Ese mismo año, en mayo, este cronista entrevistó a un espía de la AFI llamado Iván Velázquez, quien admitió en “on the récord” que “el Gobierno nos pidió espiar a funcionarios y periodistas”. Incluso aportó detalles escabrosos al respecto.
Tres años antes, en 2005, Aníbal Fernández —entonces ministro del Interior— mandó a hackear este portal, molesto por nuestras revelaciones sobre sus vínculos con el narcotráfico. En 48 horas un equipo de TDP logró descubrir quién había operado como “mano de obra”: un joven llamado Juan Carlos Carnero, a sueldo de la exSIDE… y de Aníbal.
En esos mismos días, este periodista recibía ingente cantidad de amenazas, tanto a su teléfono de línea como a su celular. Eran aprietes que habían empezado en 2003, a la par del inicio de las investigaciones sobre el incipiente kirchnerismo. La siguiente es la primera de una serie de denuncias que se presentaron en la Justicia entonces:
Al paso de los años llegaron los ya referidos seguimientos e intrusiones a los mails personales. A la par, comenzaron los escraches en diarios y revistas K —mayormente los de Sergio Szpolski— y los señalamientos en programas de TV como 678 y Duro de Domar.
Luego, llegó la ruptura de Cristina con Antonio Stiuso y Fernando Pocino, los “delegados” del espionaje contra sus enemigos, y apareció un nuevo personaje en escena: César Milani, un personaje funesto, vinculado a lo peor de la última dictadura militar. De su mano, la hoy vicepresidenta armó en 2013 un sistema de inteligencia paralelo. Tan o más polémico que el anterior.
Pronto, en el mismo año, estalló otro escándalo, aquel conocido como “Proyecto X”, que dejó al descubierto que la Gendarmería hacía espionaje interno a pedido del kirchnerismo. Llegó al extremo de infiltrarse en las marchas por la muerte de Mariano Ferreyra. Y aunque lo negó en un principio, Cristina debió aceptar finalmente que el sistema ilícito estaba vivito y coleando.
Cinco años después, en 2018, en un allanamiento ordenado por Claudio Bonadio, a la hoy vicepresidenta le encontraron pruebas de espionaje contra diversos “enemigos” políticos.
Una de las carpetas ostentaba las pruebas de la operación contra Francisco De Narváez, ocurrida en 2009 y desactivada por este cronista gracias a fuentes del propio kirchnerismo.
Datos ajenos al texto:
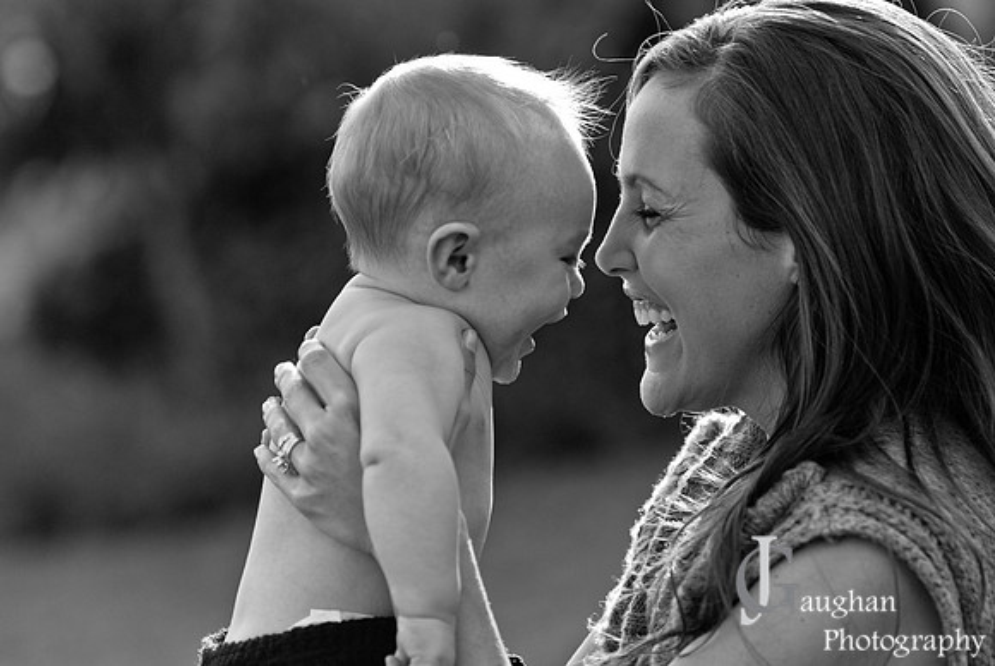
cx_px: 498
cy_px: 333
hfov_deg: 10.1
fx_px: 5602
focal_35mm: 202
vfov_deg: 6.8
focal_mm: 135
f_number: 2.8
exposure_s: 1/500
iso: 250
La expresidenta también tenía “dossiers” sobre Stiuso y sobre el financista de la ruta del dinero K Federico Elaskar. Incluso escuchas telefónicas realizadas a la siempre polémica minera Barrick Gold.
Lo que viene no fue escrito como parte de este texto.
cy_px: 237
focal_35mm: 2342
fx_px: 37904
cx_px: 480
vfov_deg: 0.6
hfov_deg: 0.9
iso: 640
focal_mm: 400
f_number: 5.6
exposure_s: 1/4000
Sin embargo, la frutilla del postre llegaría en marzo de este año, cuando se reveló que un agente de la AFI llamado Niv Sardi, nombrado como director de Tecnología de esa agencia, trabajaba en un software para espiar a periodistas y otros referentes por WhatsApp. La revelación de TDP le costó el cargo a Sardi finalmente.
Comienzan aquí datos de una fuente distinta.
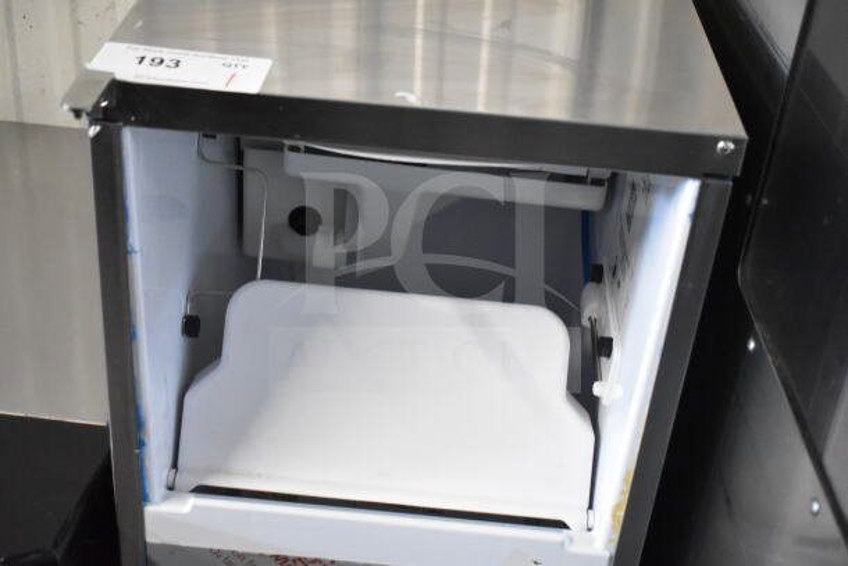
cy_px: 283
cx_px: 424
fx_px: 1202
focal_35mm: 51
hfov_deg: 38.9
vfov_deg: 26.5
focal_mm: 34
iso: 5600
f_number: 4.5
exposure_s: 1/50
Mucho más podría contarse, pero sería redundante. La idea que se intenta desarrollar ha quedado bien clara: el macrismo merece todo el repudio del mundo por sus intrusiones ilegales, pero el kirchnerismo no es el más indicado para señalarlo.
Es que la hipocresía, tal como dijo alguna vez Molière, es “el colmo de todas las maldades”.